Был день! На сцену выходили мастера, один краше другого. Обсуждение технологии прекратилось вмиг. Спорили об интерпретации, о замысле, об идее. Но что споры, когда «умница Фортуна» иронически подмигнула нам, разбивая пасьянс всех прежних и возможных прогнозов. В цветнике раскрылись самые благоуханные розы.
Достаточно сказать, что из семерых конкурсантов завершающего дня, пятеро теперь во втором туре (а это, в свою очередь, почти половина от числа допущенных жюри участников).
Не прошли дальше Роксана Квашниковска (24 года, Польша) и Сара Этелаувори (28 лет, Финляндия). Обе они по-ученически честно исполнили свои программы, допустив столько погрешностей, скольких было не избежать. Наиболее органично (даже исходя из характера их анти-романтического, как манифест модернизма, плоского звука) прозвучали сонаты Кшиштофа Пендерецкого и Франсиса Пуленка, послушать которые было действительно интересно.
Вторую сонату Хиндемита включил в программу Альбрехт Мензель (27 лет, Германия). Но здесь кристалл формы бликовал серебряными обертонами звука. Был еще и бодряще несентиментальный Чайковский. Но главное, с Альбрехта начался настоящий парад баховских Чакон. У него она прозвучала с порывом и решимостью, устремленного к истине сердца. Сердца, не чуждого мистики и вовремя остуженного разумом, дабы отбросить всякие излишества. Очень хорошо.
Другая исполнительница из Германии, Лара Бошкор (19 лет) подвластна аффектированным эмоциям. В «Поэме» Шоссона экзальтация поднялась над допустимой ватерлинией сантиментов. Но вот Чакона, подвижная, накаленная, стала примером совершенно верно понятой барочной риторики. Она воспроизводила не внешние стилистические ярлычки, а суть – диалоги тембров, и динамических красок, и штрихов (вопрос, заданный деташе, получал ответ, высказанный легато). Дифференцированная сила звука в двойных нотах поддерживала дальний импульс мелодического развития, и гармония мыслилась мелодически.
Самая медленная Чакона у Милана Аль-Ашаб (26 лет, Чехия). Хотя нет, прежде нужно рассказать, как он покорил виртуозный Монблан, «Последнюю розу лета» Эрнста, рядом с которой сложности Паганини – чистая забава. Сыграл между делом. Деловито. Без единого мускульного напряжения на лице. «Пожалуйста, – писал Эйнштейн Хейфецу, – возьмите хоть одну фальшивую ноту, чтобы мы знали, что вы живой человек!» (Милан Аль-Ашаб , обращаюсь к вам с просьбой…) А Чакона уже возбудила споры, но на меня произвела глубочайшее впечатление. Все по-своему, но ничего ради оригинальности. Потому что звучало не для слушателей и даже не для жюри. Это были их, музыканта и музыки, пространные аргументы pro et contra, их паузы осмысления. Много пауз… Сколько они длились, сколько могли продлиться? Не знаю. Секунды. Может быть, и часы.

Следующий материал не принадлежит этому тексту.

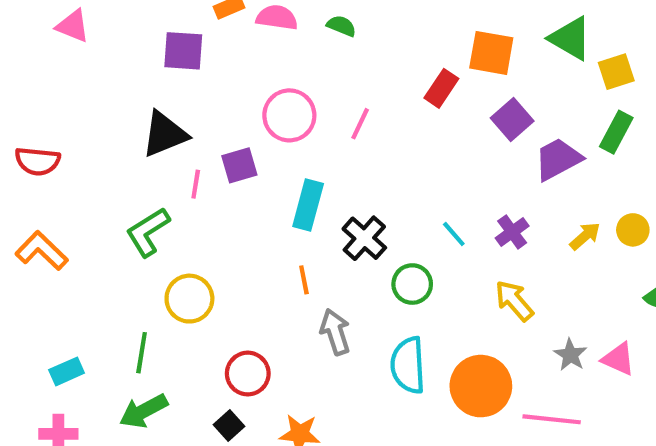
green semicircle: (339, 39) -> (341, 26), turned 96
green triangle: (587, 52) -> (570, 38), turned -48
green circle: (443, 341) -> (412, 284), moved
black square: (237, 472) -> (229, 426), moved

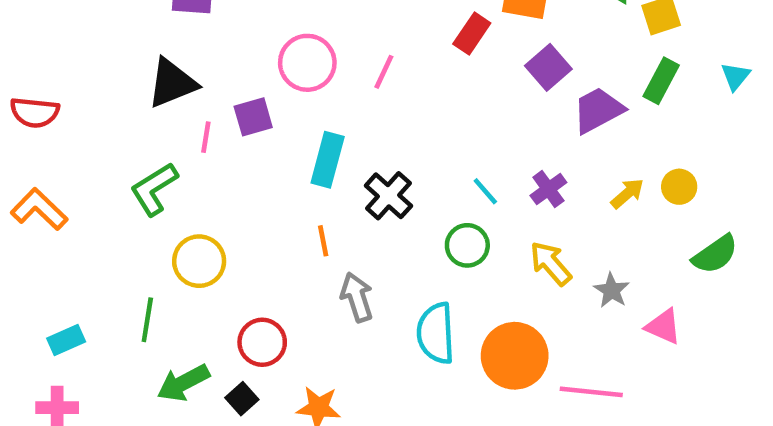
green circle: (412, 284) -> (467, 245), moved
gray star: (570, 355) -> (612, 290), moved
green arrow: (144, 411) -> (183, 383), moved

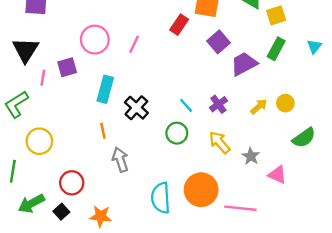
black triangle: (172, 83) -> (26, 50), turned -36
cyan semicircle: (436, 333) -> (161, 198), moved

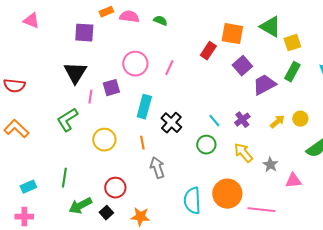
yellow circle: (39, 141) -> (104, 140), moved
pink triangle: (277, 175) -> (293, 181), turned -30

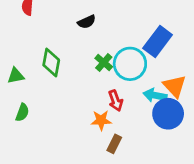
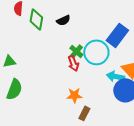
green diamond: (51, 63) -> (36, 19), moved
red arrow: (116, 101) -> (73, 63), moved
green semicircle: (22, 112) -> (14, 89), size x1.5

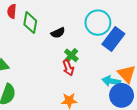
black semicircle: (63, 20) -> (58, 33), moved
cyan circle: (96, 52) -> (98, 23), moved

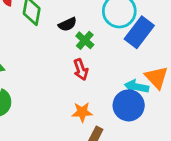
green cross: (71, 55) -> (85, 40), moved
blue circle: (122, 95) -> (129, 105), moved

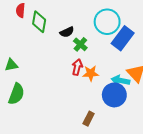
red arrow: (81, 70) -> (77, 67), turned -147
orange star: (82, 112) -> (91, 73), moved

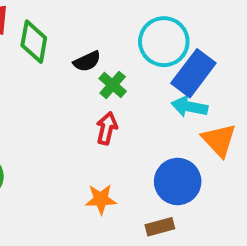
orange star: (91, 73) -> (101, 199), moved
cyan arrow: (121, 80) -> (189, 107), moved
brown rectangle: (89, 119) -> (160, 227), moved, turned 48

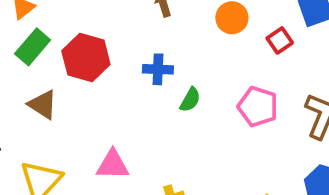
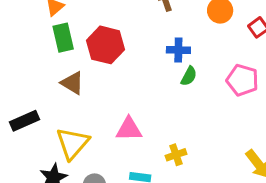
green rectangle: (33, 47) -> (63, 38), turned -52
blue cross: (158, 69) -> (178, 50), moved

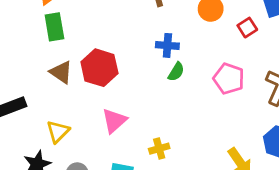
red hexagon: (106, 45) -> (99, 68), moved
pink triangle: (129, 129) -> (114, 121), turned -44
yellow triangle: (73, 143) -> (58, 132), size x0.7

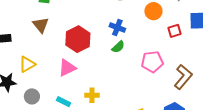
red hexagon: (99, 68) -> (78, 39), moved
pink pentagon: (229, 79) -> (152, 62), turned 30

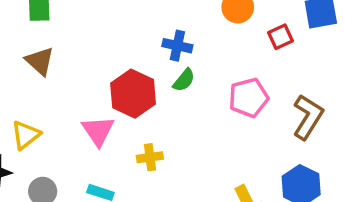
red hexagon: (78, 39) -> (133, 94), moved
pink triangle: (67, 68) -> (98, 131), turned -30
yellow cross: (92, 95) -> (150, 157), moved

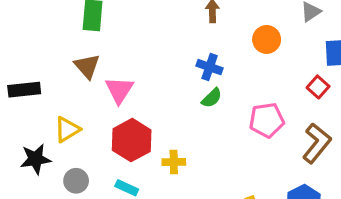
red square: (281, 37) -> (318, 87), moved, turned -30
red hexagon: (133, 94) -> (132, 140), moved
pink triangle: (98, 131) -> (119, 90), moved

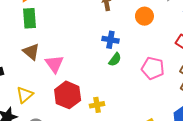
pink pentagon: (267, 120) -> (153, 68), turned 30

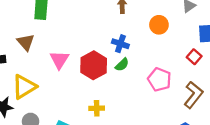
brown triangle: (31, 52) -> (26, 42), moved
yellow triangle: (25, 95) -> (24, 87), size x1.4
red hexagon: (68, 95) -> (94, 65), moved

А потом Донгюнь Ким (19 лет, Республика Корея) и Чакона – сплав, прочнее которого не было ни у одного из участников: из целого не изъять, к целому не прибавить. Исполнитель творил музыку и музыка творила исполнителя. Блестяще сыгранный Паганини, хорошо прижившийся на чужой культурной почве Чайковский, но главное – Шоссон. Просто феноменальная «Поэма». Это было явление огромного простора, томления, строгой нежности, явление мучительно, но прекрасно переживаемых экстатических вершин. Неужели мы это слышали? Вот счастливцы!
Не берусь предположить, как трудно было потом выйти на сцену Сергею Догадину. Но закономерность под маской случая мудро свела вместе двух конкурирующих, а на самом деле дополняющих друг друга, исполнителей. Вот она, платоновская дилемма художественного творчества. Что оно – божественная одержимость или высокоразвитое ремесло?
Спрашивали, зачем через восемь лет обладателю второй премии (первая не присуждалась) ХIV конкурса Чайковского снова испытывать судьбу? Но, может статься, что участие Сергея Догадина, как ориентир истинного и высокого мастерства русской школы, нужно конкурсу не меньше, чем участнику. Потому что с ним, с игрой великолепного мастера, знающего и подчеркнувшего в программе (и даже самой этой программой) все сильнейшие свои черты, прослушивания обрели завершенность. Да нет же, все начинается!